O Advento nos reorienta para o que deve ser o nosso centro espiritual: Jesus Cristo e o Reino de Deus. Nessas quatro semanas que antecedem o Natal, a rica liturgia da Palavra de Deus de cada domingo nos propõe um programa bem claro de conversão e ação. Que nossa disposição interior seja de fato renovada e iluminada para que acolhamos a Palavra de Deus nessa madura perspectiva: conversão e ação solidária;
Não é novidade mais para ninguém que somos hoje um povo que em grande parte anda nas trevas à procura de luz, como nos tempos do profeta Isaías. São tantas as forças anti-Reino que se colocam na atualidade que a nós cristãos resta sempre àquela lúcida pergunta de Pedro: “A quem iremos Senhor, só tu tens Palavras de vida eterna” – João 6,68; Pessoalmente tenho lido os textos de Zigmunt Bauman e que vem fazendo uma respeitosa análise das seqüelas da tão badalada globalização. Recomendo a leitura desse sério autor a quem ainda não o leu. Ele mostra de forma objetiva e com inúmeros fatos e pesquisas confiáveis que a sociedade pós-moderna está sempre mais enferma e a chamada “Sociedade Líquida” se impõe sem trégua em todos os cantos do globo. Tudo é relativo e perdem-se os fundamentos vários que devem sustentar a própria sociedade e as existências das pessoas. O sólido não tem mais espaço e vive-se desenfreadamente para o aqui e agora, como se não fosse haver um amanhã.
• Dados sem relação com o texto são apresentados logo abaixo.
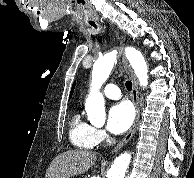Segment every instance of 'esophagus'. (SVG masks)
Returning a JSON list of instances; mask_svg holds the SVG:
<instances>
[{
    "mask_svg": "<svg viewBox=\"0 0 194 178\" xmlns=\"http://www.w3.org/2000/svg\"><path fill=\"white\" fill-rule=\"evenodd\" d=\"M122 62L125 66V69L128 73V75L131 78L132 84H133V89H132V101L134 103L135 109H136V116L133 122L132 127L130 128L129 132L125 135V137L117 144V146L114 148V152H117L120 150L126 143L130 141V139L133 137L135 134L136 128L138 126L139 118H140V106H139V94H138V84L137 80L135 78V75L128 64L126 58L124 55L122 56Z\"/></svg>",
    "mask_w": 194,
    "mask_h": 178,
    "instance_id": "obj_1",
    "label": "esophagus"
}]
</instances>
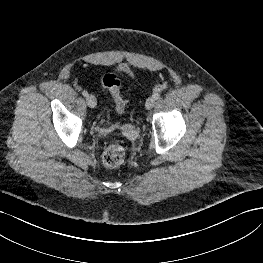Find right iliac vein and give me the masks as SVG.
I'll list each match as a JSON object with an SVG mask.
<instances>
[{
	"label": "right iliac vein",
	"mask_w": 263,
	"mask_h": 263,
	"mask_svg": "<svg viewBox=\"0 0 263 263\" xmlns=\"http://www.w3.org/2000/svg\"><path fill=\"white\" fill-rule=\"evenodd\" d=\"M86 101H87V105L90 107V108H94L97 104V100L95 98L94 95L90 94L86 97Z\"/></svg>",
	"instance_id": "obj_1"
}]
</instances>
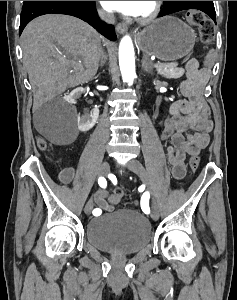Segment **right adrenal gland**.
<instances>
[{"label":"right adrenal gland","instance_id":"right-adrenal-gland-1","mask_svg":"<svg viewBox=\"0 0 237 300\" xmlns=\"http://www.w3.org/2000/svg\"><path fill=\"white\" fill-rule=\"evenodd\" d=\"M106 61H107V55H105V53H103L102 51V59L100 61V67H104Z\"/></svg>","mask_w":237,"mask_h":300}]
</instances>
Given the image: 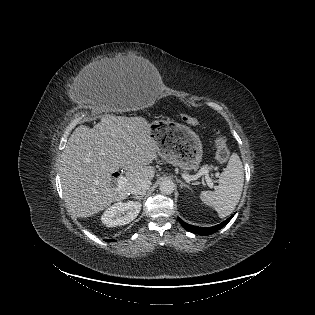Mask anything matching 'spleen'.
Returning a JSON list of instances; mask_svg holds the SVG:
<instances>
[{"label":"spleen","instance_id":"obj_1","mask_svg":"<svg viewBox=\"0 0 315 315\" xmlns=\"http://www.w3.org/2000/svg\"><path fill=\"white\" fill-rule=\"evenodd\" d=\"M214 191H202L200 200L213 207L220 218L230 215L238 204L244 183V169L239 156L233 153L219 177Z\"/></svg>","mask_w":315,"mask_h":315}]
</instances>
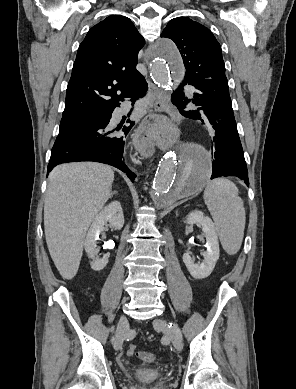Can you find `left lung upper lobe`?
I'll list each match as a JSON object with an SVG mask.
<instances>
[{
	"label": "left lung upper lobe",
	"mask_w": 296,
	"mask_h": 389,
	"mask_svg": "<svg viewBox=\"0 0 296 389\" xmlns=\"http://www.w3.org/2000/svg\"><path fill=\"white\" fill-rule=\"evenodd\" d=\"M161 37L172 39L184 61L183 83L227 79L221 46L208 28L187 17L169 21Z\"/></svg>",
	"instance_id": "1"
}]
</instances>
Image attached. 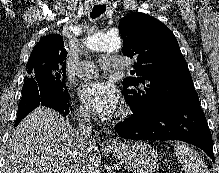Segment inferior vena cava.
Instances as JSON below:
<instances>
[{
  "label": "inferior vena cava",
  "instance_id": "1",
  "mask_svg": "<svg viewBox=\"0 0 219 173\" xmlns=\"http://www.w3.org/2000/svg\"><path fill=\"white\" fill-rule=\"evenodd\" d=\"M77 118L76 139L79 144L80 158L76 162L73 173H92L91 162L96 155L97 145L91 140V115L88 110L81 108L77 113Z\"/></svg>",
  "mask_w": 219,
  "mask_h": 173
}]
</instances>
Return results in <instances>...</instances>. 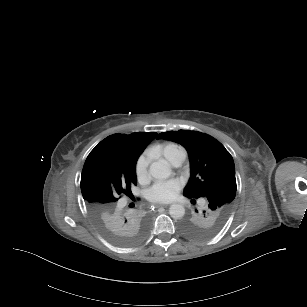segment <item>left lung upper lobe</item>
<instances>
[{"instance_id": "5c2ea615", "label": "left lung upper lobe", "mask_w": 307, "mask_h": 307, "mask_svg": "<svg viewBox=\"0 0 307 307\" xmlns=\"http://www.w3.org/2000/svg\"><path fill=\"white\" fill-rule=\"evenodd\" d=\"M157 138L177 142L186 148L191 177L184 196L208 200L181 222V231L193 239H206L224 225L236 194L235 166L230 153L215 138L197 131L179 130L160 133Z\"/></svg>"}]
</instances>
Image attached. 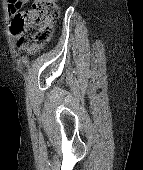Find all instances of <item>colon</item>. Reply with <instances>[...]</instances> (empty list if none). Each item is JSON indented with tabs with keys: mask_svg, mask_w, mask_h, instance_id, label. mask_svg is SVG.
<instances>
[{
	"mask_svg": "<svg viewBox=\"0 0 143 170\" xmlns=\"http://www.w3.org/2000/svg\"><path fill=\"white\" fill-rule=\"evenodd\" d=\"M58 13L57 0H34L30 10L17 14L12 28L21 33L22 49L33 53L43 46L52 34Z\"/></svg>",
	"mask_w": 143,
	"mask_h": 170,
	"instance_id": "5ec220e1",
	"label": "colon"
}]
</instances>
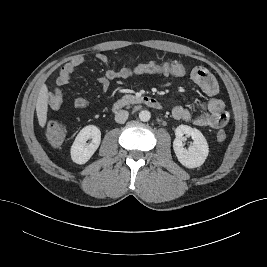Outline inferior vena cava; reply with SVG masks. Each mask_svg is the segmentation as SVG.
Here are the masks:
<instances>
[{"mask_svg":"<svg viewBox=\"0 0 267 267\" xmlns=\"http://www.w3.org/2000/svg\"><path fill=\"white\" fill-rule=\"evenodd\" d=\"M128 116H129L128 111L120 110V111L116 112V114H115V121L117 123H125L126 120L128 119Z\"/></svg>","mask_w":267,"mask_h":267,"instance_id":"inferior-vena-cava-1","label":"inferior vena cava"}]
</instances>
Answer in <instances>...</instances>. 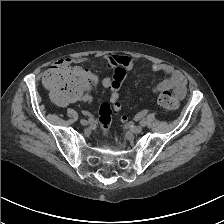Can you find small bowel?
<instances>
[{"label":"small bowel","mask_w":224,"mask_h":224,"mask_svg":"<svg viewBox=\"0 0 224 224\" xmlns=\"http://www.w3.org/2000/svg\"><path fill=\"white\" fill-rule=\"evenodd\" d=\"M84 61H86V58L77 57L74 59H63L60 60L59 62L69 64L71 62L82 63ZM105 61L107 63V66L110 68L121 67L126 71H131L134 68V66L138 63L137 59H134L126 55H109L105 57ZM149 68L154 72H161L168 76L166 79L159 82L154 87L153 89L154 92H163L172 90L179 99H182L186 95L187 80L180 71L175 70L171 66L162 63H151L149 64ZM49 70L50 69H48V71Z\"/></svg>","instance_id":"small-bowel-1"}]
</instances>
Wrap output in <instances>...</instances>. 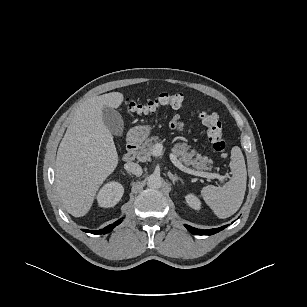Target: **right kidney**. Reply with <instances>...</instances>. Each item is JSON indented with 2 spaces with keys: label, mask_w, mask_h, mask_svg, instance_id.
<instances>
[{
  "label": "right kidney",
  "mask_w": 307,
  "mask_h": 307,
  "mask_svg": "<svg viewBox=\"0 0 307 307\" xmlns=\"http://www.w3.org/2000/svg\"><path fill=\"white\" fill-rule=\"evenodd\" d=\"M124 187L121 183L111 181L106 183L97 194V202L100 207L109 208L115 206L122 198Z\"/></svg>",
  "instance_id": "right-kidney-1"
}]
</instances>
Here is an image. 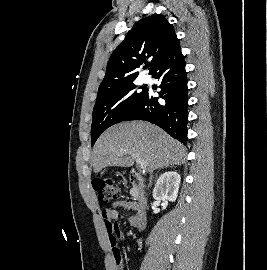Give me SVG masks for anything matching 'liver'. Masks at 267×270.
Returning <instances> with one entry per match:
<instances>
[{
	"mask_svg": "<svg viewBox=\"0 0 267 270\" xmlns=\"http://www.w3.org/2000/svg\"><path fill=\"white\" fill-rule=\"evenodd\" d=\"M186 149L161 128L142 121L122 122L110 127L97 140L92 156L95 173L107 166L130 167L135 157L152 172L185 160Z\"/></svg>",
	"mask_w": 267,
	"mask_h": 270,
	"instance_id": "6515ba94",
	"label": "liver"
}]
</instances>
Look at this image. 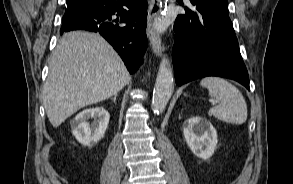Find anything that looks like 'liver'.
I'll use <instances>...</instances> for the list:
<instances>
[{
  "label": "liver",
  "instance_id": "obj_1",
  "mask_svg": "<svg viewBox=\"0 0 293 184\" xmlns=\"http://www.w3.org/2000/svg\"><path fill=\"white\" fill-rule=\"evenodd\" d=\"M131 80L116 51L98 33L71 31L49 60L43 105L54 128L83 107L116 95Z\"/></svg>",
  "mask_w": 293,
  "mask_h": 184
}]
</instances>
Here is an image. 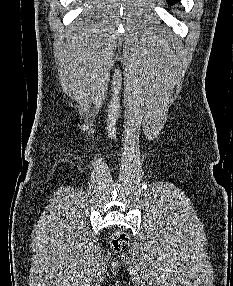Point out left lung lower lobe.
Returning a JSON list of instances; mask_svg holds the SVG:
<instances>
[{"mask_svg":"<svg viewBox=\"0 0 233 286\" xmlns=\"http://www.w3.org/2000/svg\"><path fill=\"white\" fill-rule=\"evenodd\" d=\"M179 0H168V3H175L178 2Z\"/></svg>","mask_w":233,"mask_h":286,"instance_id":"obj_1","label":"left lung lower lobe"}]
</instances>
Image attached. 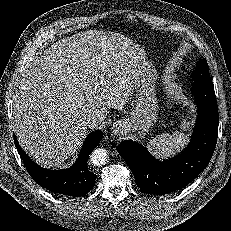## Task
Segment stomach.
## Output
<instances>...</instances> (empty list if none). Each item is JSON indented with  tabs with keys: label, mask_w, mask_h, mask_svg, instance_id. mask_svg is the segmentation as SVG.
Here are the masks:
<instances>
[{
	"label": "stomach",
	"mask_w": 231,
	"mask_h": 231,
	"mask_svg": "<svg viewBox=\"0 0 231 231\" xmlns=\"http://www.w3.org/2000/svg\"><path fill=\"white\" fill-rule=\"evenodd\" d=\"M158 73L151 62L139 61L134 67L132 79L133 107L129 117L117 123L125 132L143 138L149 134L158 119L156 93Z\"/></svg>",
	"instance_id": "1"
}]
</instances>
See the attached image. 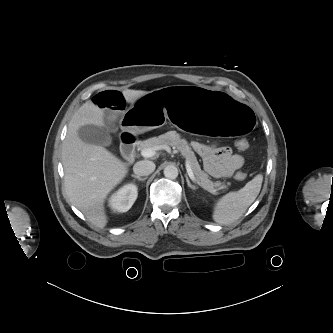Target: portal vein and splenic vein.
I'll list each match as a JSON object with an SVG mask.
<instances>
[{
	"instance_id": "obj_1",
	"label": "portal vein and splenic vein",
	"mask_w": 333,
	"mask_h": 333,
	"mask_svg": "<svg viewBox=\"0 0 333 333\" xmlns=\"http://www.w3.org/2000/svg\"><path fill=\"white\" fill-rule=\"evenodd\" d=\"M157 150V148H145L141 150V155L145 158H149L155 155V151ZM185 166H186V171L188 176L191 178L192 181L196 182L199 184L198 180L196 179L194 172L189 164V162L186 160L185 162Z\"/></svg>"
}]
</instances>
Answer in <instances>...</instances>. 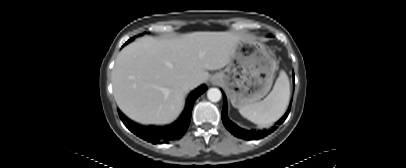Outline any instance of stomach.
<instances>
[{
	"instance_id": "stomach-1",
	"label": "stomach",
	"mask_w": 406,
	"mask_h": 168,
	"mask_svg": "<svg viewBox=\"0 0 406 168\" xmlns=\"http://www.w3.org/2000/svg\"><path fill=\"white\" fill-rule=\"evenodd\" d=\"M277 68L270 49L245 39L239 42L225 69L213 75L212 80L225 89L232 105L240 109L267 95Z\"/></svg>"
}]
</instances>
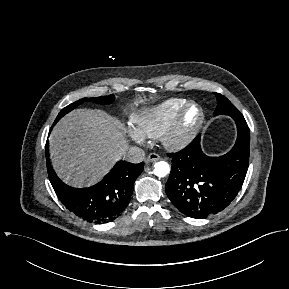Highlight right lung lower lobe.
Returning a JSON list of instances; mask_svg holds the SVG:
<instances>
[{
	"label": "right lung lower lobe",
	"instance_id": "98d812e1",
	"mask_svg": "<svg viewBox=\"0 0 289 289\" xmlns=\"http://www.w3.org/2000/svg\"><path fill=\"white\" fill-rule=\"evenodd\" d=\"M55 124V123H54ZM47 171L59 200L80 218L105 223L114 220L128 205L135 179L142 173L144 163L120 161L105 178L89 188H73L64 184L54 173L46 144Z\"/></svg>",
	"mask_w": 289,
	"mask_h": 289
}]
</instances>
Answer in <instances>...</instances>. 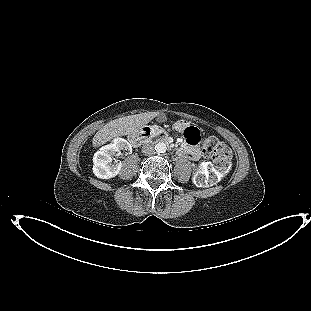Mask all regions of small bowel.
<instances>
[{
	"mask_svg": "<svg viewBox=\"0 0 311 311\" xmlns=\"http://www.w3.org/2000/svg\"><path fill=\"white\" fill-rule=\"evenodd\" d=\"M174 128L184 134V140L180 146L179 154L184 157H188L192 160H197L200 157V151L197 147V142L192 140L186 130H190L191 127L186 121L178 120L174 123Z\"/></svg>",
	"mask_w": 311,
	"mask_h": 311,
	"instance_id": "obj_1",
	"label": "small bowel"
}]
</instances>
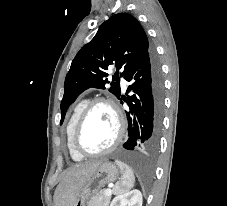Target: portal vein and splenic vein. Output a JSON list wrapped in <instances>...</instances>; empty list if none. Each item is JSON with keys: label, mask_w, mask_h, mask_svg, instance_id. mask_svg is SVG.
Instances as JSON below:
<instances>
[{"label": "portal vein and splenic vein", "mask_w": 227, "mask_h": 206, "mask_svg": "<svg viewBox=\"0 0 227 206\" xmlns=\"http://www.w3.org/2000/svg\"><path fill=\"white\" fill-rule=\"evenodd\" d=\"M105 194H106V195H111V194H112V190H111V189H106Z\"/></svg>", "instance_id": "portal-vein-and-splenic-vein-1"}]
</instances>
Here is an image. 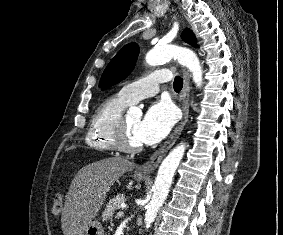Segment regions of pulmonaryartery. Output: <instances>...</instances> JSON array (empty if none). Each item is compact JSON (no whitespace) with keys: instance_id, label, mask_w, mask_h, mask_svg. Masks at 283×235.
<instances>
[{"instance_id":"1","label":"pulmonary artery","mask_w":283,"mask_h":235,"mask_svg":"<svg viewBox=\"0 0 283 235\" xmlns=\"http://www.w3.org/2000/svg\"><path fill=\"white\" fill-rule=\"evenodd\" d=\"M170 80L169 71L161 69L150 73L149 75L125 85L120 94L129 103H136L139 100L154 96L159 91V86Z\"/></svg>"}]
</instances>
Na contrapartida dessa sociedade de valores líquidos – seria o caniço seco de que fala Jesus? Lc 7,24 – deveria estar bem definido e assumido um projeto cristão a partir do evangelho de Jesus de Nazaré. Mas o que se vê e se escuta atualmente é uma crise séria e que se agudiza também entre os próprios cristãos. A comunhão, tão cara para Jesus Cristo (João 17), parece não fazer parte do “cardápio” dos cristãos nesse nosso tempo. Os inúmeros grupos cristãos – Institucionais, Clericais, Ministeriais, Pré-conciliares, Pós-conciliares, Históricos, Pentecostais, Néo-pentecostais, cristãos exotéricos, doutrinários, cavaleiros com a espada, sem a espada, com barrete, sem barrete, com saia, sem saia... – é terrível ameaça à mística e a verdade cristãs e tira o crédito da força transformadora da fé quando ela é luz, sal e fermento. Para mim continua sendo chocante quando em atas e relatórios internos de cleros se lê que “precisa-se mais de união entre os padres”. E nas outras igrejas a coisa não é nada melhor em matéria de intra-comunhão. Pobre povo que depende de pastores que não cultivam entre si mesmos o amor e a caridade fraterna! Que prática de Igreja pode sair daí? Cuidamos neste tempo das tantas nuvens na Igreja e não nos esqueçamos das Bem Aventuranças – Mateus 5;
Neste “novo templo religioso e dividido” e de uma Igreja sem foco – fogo? - carece a dimensão profética e uma síntese evangélica que pudesse animar as forças do Reino de Deus, enquanto ainda se pode isso ser feito. Faltam-nos hoje lideranças de peso, ausente dos carreirismos e das vaidades eclesiásticas, menos preocupadas com “feudos religiosos” e voltadas para a dimensão da catolicidade – universalidade – da fé cristã. Mas ao lado dessa prática que se afirma hoje, nunca se falou tanto em missão. Precisaríamos re-conceituar o termo missão? Agora parece que tudo é missão. Ou tudo virou missão? Será?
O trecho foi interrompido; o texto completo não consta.